Russia likes to exploit tensions of race and racism in America, especially when it can expose America’s hypocrisy as a paragon of democracy on the world stage. It’s clear that Brittany is wrongly detained in Russia. However, regarding the number of wrongful convictions, the U.S. leads all nations. The U.S. incarcerates Black and brown people at five times the rate of whites. Over 2400 people have been exonerated in the United States since 1989.
Who wins the get-out-of-jail card?
Rev. Al Sharpton has asked Biden to arrange for him and a group of faith leaders to meet with Grinner. Former NBA player Dennis Rodman said he was going to get her. Their hopes have not panned out. Griner, however, is not the only American who’s run afoul of Russia’s strict drug laws. Last year, Maryland history teacher Marc Vogel, 60, was sentenced to 14 years for entering with medical marijuana to treat chronic pain. In 2018, former Marine Paul Whelan, 52, was sentenced to 16 years on suspicion of spying, and there are others. Is Brittany a good political bargaining chip?
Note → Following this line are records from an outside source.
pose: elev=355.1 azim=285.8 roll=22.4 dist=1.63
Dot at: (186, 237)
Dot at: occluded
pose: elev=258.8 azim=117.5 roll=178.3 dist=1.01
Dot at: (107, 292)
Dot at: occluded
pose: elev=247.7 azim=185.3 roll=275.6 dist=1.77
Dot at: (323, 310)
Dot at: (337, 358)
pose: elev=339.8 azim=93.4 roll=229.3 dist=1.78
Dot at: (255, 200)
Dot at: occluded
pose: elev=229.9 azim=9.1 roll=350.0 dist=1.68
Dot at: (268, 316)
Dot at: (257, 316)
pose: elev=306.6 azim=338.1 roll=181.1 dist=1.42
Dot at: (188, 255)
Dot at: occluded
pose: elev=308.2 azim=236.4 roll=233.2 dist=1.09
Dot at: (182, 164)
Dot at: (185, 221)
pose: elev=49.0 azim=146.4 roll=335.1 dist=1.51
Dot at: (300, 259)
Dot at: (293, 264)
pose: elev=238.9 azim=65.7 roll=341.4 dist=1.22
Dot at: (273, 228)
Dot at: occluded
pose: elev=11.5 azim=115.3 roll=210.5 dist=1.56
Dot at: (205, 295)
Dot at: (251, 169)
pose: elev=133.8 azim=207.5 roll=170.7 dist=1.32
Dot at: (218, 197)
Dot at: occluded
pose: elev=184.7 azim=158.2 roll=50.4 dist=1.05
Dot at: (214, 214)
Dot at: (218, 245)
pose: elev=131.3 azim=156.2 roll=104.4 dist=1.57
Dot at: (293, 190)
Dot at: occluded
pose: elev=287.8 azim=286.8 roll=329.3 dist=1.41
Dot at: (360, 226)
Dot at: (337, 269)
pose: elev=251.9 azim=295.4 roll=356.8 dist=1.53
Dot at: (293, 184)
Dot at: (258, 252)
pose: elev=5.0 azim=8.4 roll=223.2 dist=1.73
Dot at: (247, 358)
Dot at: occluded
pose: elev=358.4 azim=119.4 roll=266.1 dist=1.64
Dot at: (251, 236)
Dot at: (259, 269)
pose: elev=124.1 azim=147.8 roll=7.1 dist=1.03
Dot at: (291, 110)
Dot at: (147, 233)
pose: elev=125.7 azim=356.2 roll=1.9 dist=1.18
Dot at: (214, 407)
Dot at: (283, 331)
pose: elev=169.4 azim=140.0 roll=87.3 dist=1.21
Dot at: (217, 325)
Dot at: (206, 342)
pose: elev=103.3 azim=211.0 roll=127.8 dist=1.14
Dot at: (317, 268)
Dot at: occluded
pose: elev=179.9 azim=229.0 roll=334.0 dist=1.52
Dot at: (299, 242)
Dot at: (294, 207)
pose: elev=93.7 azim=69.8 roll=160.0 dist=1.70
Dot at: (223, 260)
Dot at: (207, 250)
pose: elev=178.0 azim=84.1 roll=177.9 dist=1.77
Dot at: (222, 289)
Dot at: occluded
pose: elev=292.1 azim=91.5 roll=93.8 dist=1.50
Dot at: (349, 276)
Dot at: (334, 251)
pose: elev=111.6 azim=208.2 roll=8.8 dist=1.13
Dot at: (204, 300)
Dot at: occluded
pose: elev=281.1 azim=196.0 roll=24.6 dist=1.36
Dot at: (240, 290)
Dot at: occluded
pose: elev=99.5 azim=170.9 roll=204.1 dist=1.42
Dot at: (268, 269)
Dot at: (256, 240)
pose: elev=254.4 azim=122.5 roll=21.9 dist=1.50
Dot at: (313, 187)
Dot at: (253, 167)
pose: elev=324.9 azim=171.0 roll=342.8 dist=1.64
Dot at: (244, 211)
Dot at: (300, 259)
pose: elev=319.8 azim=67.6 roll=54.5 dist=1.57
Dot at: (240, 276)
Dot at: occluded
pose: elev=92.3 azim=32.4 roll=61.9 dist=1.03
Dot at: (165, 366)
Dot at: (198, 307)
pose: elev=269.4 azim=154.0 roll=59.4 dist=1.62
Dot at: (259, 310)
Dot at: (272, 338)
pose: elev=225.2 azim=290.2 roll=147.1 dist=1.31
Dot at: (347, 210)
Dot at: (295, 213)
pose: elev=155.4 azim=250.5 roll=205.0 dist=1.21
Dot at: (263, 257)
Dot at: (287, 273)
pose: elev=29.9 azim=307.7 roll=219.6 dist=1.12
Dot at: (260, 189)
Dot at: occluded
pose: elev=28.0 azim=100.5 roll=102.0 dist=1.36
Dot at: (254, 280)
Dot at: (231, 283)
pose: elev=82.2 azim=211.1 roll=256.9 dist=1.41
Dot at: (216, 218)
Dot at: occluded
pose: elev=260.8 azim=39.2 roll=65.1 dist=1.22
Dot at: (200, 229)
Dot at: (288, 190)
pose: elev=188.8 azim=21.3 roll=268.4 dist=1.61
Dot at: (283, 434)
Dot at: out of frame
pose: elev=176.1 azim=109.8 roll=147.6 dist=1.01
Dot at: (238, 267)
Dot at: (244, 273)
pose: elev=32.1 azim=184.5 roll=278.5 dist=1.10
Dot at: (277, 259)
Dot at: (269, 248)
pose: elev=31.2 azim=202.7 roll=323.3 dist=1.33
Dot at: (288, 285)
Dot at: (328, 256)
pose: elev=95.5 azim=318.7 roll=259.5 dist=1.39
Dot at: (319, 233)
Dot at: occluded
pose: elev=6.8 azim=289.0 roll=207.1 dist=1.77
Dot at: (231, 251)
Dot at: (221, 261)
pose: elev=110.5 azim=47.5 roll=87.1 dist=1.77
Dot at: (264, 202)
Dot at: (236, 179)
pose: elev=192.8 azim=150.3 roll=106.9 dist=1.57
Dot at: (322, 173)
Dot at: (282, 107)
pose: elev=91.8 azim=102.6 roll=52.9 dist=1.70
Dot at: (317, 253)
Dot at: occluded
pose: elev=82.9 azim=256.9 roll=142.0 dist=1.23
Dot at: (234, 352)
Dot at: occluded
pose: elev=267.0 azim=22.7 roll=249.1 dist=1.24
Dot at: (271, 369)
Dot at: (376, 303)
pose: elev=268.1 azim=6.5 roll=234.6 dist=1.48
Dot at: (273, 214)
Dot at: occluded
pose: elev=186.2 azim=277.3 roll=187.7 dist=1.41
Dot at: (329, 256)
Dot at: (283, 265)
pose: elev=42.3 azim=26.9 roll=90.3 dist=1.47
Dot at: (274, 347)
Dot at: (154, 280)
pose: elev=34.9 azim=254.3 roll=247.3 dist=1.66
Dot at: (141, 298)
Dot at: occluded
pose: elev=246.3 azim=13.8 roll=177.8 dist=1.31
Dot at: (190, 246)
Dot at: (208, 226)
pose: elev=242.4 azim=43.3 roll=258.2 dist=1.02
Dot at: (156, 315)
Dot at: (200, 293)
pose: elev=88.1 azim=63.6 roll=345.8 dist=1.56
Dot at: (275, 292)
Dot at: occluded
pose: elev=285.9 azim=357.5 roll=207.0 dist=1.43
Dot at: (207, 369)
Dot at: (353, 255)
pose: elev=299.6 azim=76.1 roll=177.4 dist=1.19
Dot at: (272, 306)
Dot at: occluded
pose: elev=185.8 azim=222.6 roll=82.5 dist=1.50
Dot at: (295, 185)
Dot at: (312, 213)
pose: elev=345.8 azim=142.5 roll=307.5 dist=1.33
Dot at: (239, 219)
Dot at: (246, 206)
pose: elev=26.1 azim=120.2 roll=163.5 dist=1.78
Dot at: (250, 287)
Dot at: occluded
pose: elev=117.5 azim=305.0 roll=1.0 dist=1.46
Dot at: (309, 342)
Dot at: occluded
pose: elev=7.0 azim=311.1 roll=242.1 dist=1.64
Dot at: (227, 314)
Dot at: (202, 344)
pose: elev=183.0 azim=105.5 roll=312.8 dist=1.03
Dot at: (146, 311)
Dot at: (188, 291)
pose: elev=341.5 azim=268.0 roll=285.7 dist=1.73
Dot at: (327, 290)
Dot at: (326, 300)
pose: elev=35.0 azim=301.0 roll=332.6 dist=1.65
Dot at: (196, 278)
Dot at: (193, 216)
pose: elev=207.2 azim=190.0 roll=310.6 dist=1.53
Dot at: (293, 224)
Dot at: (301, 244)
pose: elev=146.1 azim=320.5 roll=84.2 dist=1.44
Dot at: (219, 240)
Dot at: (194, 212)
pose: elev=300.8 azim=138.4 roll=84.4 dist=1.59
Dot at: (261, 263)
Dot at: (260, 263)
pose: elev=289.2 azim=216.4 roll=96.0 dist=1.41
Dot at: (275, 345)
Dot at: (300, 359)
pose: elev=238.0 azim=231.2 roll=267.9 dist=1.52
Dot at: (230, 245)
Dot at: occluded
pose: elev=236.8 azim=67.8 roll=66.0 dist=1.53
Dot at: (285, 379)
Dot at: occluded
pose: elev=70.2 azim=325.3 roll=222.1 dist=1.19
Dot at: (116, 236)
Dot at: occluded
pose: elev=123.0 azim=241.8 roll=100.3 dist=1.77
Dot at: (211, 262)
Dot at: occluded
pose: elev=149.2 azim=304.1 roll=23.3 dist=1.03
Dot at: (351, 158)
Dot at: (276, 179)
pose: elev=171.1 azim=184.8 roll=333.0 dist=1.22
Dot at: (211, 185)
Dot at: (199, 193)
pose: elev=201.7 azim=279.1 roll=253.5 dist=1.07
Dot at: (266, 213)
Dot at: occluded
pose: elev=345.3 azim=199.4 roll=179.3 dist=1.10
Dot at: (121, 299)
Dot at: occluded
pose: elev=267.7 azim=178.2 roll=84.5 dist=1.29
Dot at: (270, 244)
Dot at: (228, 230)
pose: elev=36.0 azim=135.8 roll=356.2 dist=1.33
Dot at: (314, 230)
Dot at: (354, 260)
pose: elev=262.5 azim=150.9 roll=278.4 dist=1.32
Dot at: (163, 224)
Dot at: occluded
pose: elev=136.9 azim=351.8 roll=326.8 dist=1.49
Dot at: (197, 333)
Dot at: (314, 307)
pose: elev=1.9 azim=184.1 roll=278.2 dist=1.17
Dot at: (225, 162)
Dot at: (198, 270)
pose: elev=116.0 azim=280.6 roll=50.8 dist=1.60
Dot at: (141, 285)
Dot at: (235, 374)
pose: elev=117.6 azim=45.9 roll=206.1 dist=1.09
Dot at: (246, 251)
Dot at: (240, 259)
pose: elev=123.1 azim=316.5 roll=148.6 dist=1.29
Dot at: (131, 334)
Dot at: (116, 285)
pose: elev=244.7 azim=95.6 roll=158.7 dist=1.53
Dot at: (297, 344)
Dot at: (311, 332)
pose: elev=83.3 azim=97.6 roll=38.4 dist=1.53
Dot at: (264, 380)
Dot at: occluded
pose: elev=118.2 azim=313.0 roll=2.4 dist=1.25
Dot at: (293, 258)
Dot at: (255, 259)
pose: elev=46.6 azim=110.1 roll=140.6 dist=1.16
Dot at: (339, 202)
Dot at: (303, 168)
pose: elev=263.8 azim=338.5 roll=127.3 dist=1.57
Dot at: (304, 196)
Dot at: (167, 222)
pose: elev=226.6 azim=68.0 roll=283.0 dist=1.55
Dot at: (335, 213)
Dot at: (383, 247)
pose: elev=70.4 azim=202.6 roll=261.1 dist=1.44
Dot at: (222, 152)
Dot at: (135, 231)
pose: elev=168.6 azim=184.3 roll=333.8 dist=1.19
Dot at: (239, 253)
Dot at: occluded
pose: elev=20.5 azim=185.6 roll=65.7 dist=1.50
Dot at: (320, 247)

Biden needs the black vote for re-election and must uphold his promise to black America. But what will it do for our fraught race relations here?
Moreover, a prisoner swap might encourage more hostage-taking. With no trade, Griner might languish in a Russian prison. Griner’s imprisonment has highlighted Russia’s and America’s ongoing power struggle. Also, her marginalized intersectional identities in America –race, class, gender, and sexuality — have highlighted the reason why she’s over there.